Christine Hosein
As Hurricane Dean swept through the Caribbean, Jamaicans demonstrated true Caribbean resolve and steeled themselves against its onslaught. Now less of a force, it has hit Mexico.
There was flooding brought on by the storm in Jamaica's south coast and damage to buildings, including roofs being blown off. The government of prime minister Portia Simpson Miller imposed a 48 hour curfew to prevent looting in the city centre of the capital, Kingston.
There were no reported deaths unlike in the neighbouring islands of St Lucia and Martinique. In Kingston, and several other parts of the country there were mud slides brought on by the flooding as the hurricane lashed the island with torrential rain and wind speeds up to 230km an hour.
The eye of the storm was reported be 85km to the south of the island before it moved on to the Cayman Islands, and then on to the Yucatan peninsula of Mexico, with Cancun, a popular beach resort taking a lashing.
Some Jamaican residents refused to leave their homes to seek shelter. Dazel Williams, a Trinidadian, living in Kingston said: "I am not going anywhere. I will be staying put and carrying on as usual."

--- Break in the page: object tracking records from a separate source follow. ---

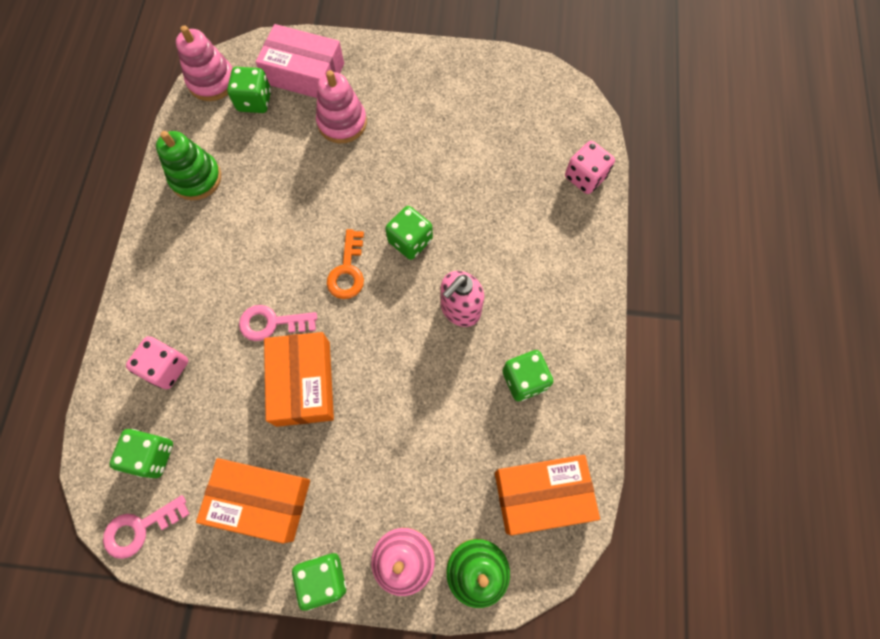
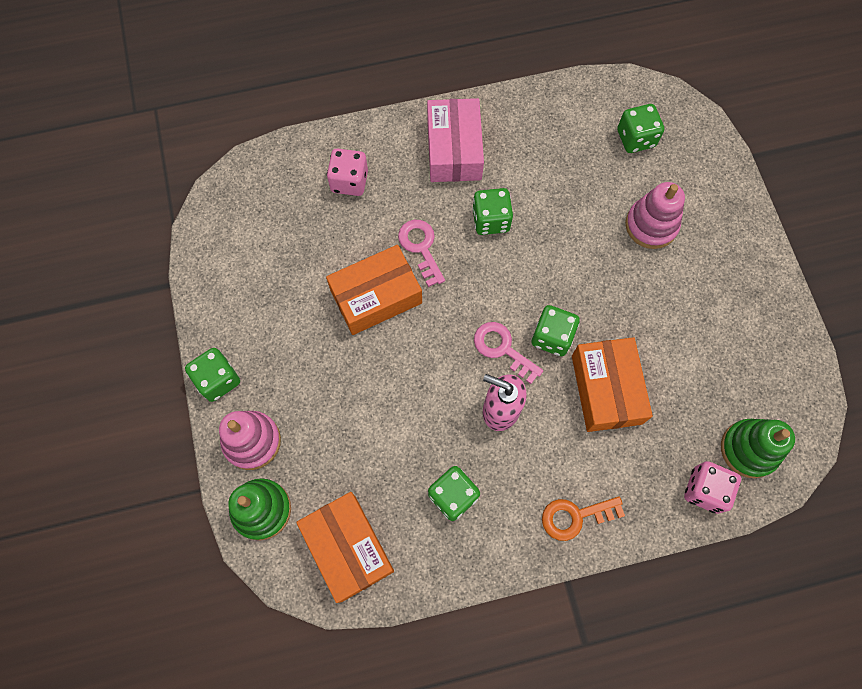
camera: 70 degrees right, 0 degrees up
pink key [103,495,189,559] -> pink key moved to [474,322,543,384]
green dice [109,429,173,479] -> green dice moved to [472,188,513,235]
green stacking toy [156,131,221,200] -> green stacking toy moved to [721,419,795,478]
pink stacking toy [176,26,232,101] -> none
orange box [196,458,310,544] -> orange box moved to [572,337,653,432]
pink box [256,24,344,98] -> pink box moved to [427,98,484,182]
orange key [327,229,364,299] -> orange key moved to [542,497,625,541]

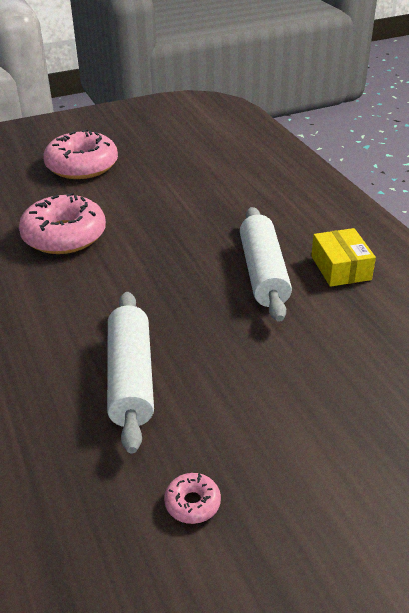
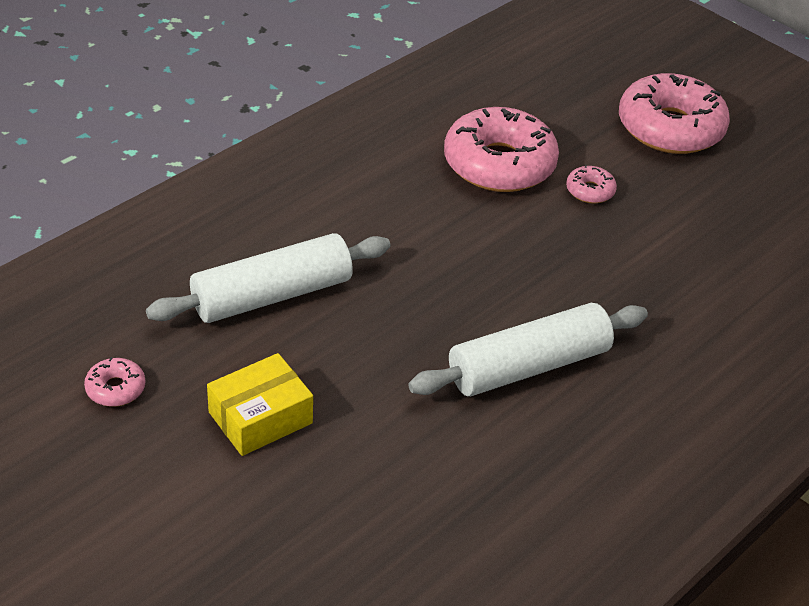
camera: 65 degrees right, 5 degrees up
yellow box [311,228,376,287] -> yellow box moved to [207,353,313,456]
none -> pink donut [566,165,617,203]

Other Jamaicans such as Bryon Thompsom, of Port Royal said: "We are going nowhere, I will be here later in a bar, drinking some rum".
There are deaths recorded as far as Trinidad, with one man being swept out to sea. His body was discovered yesterday on the eastern shores of Mayaro. Another woman was killed after her boat crushed her against a coconut tree, following heavy wind and huge waves on the island.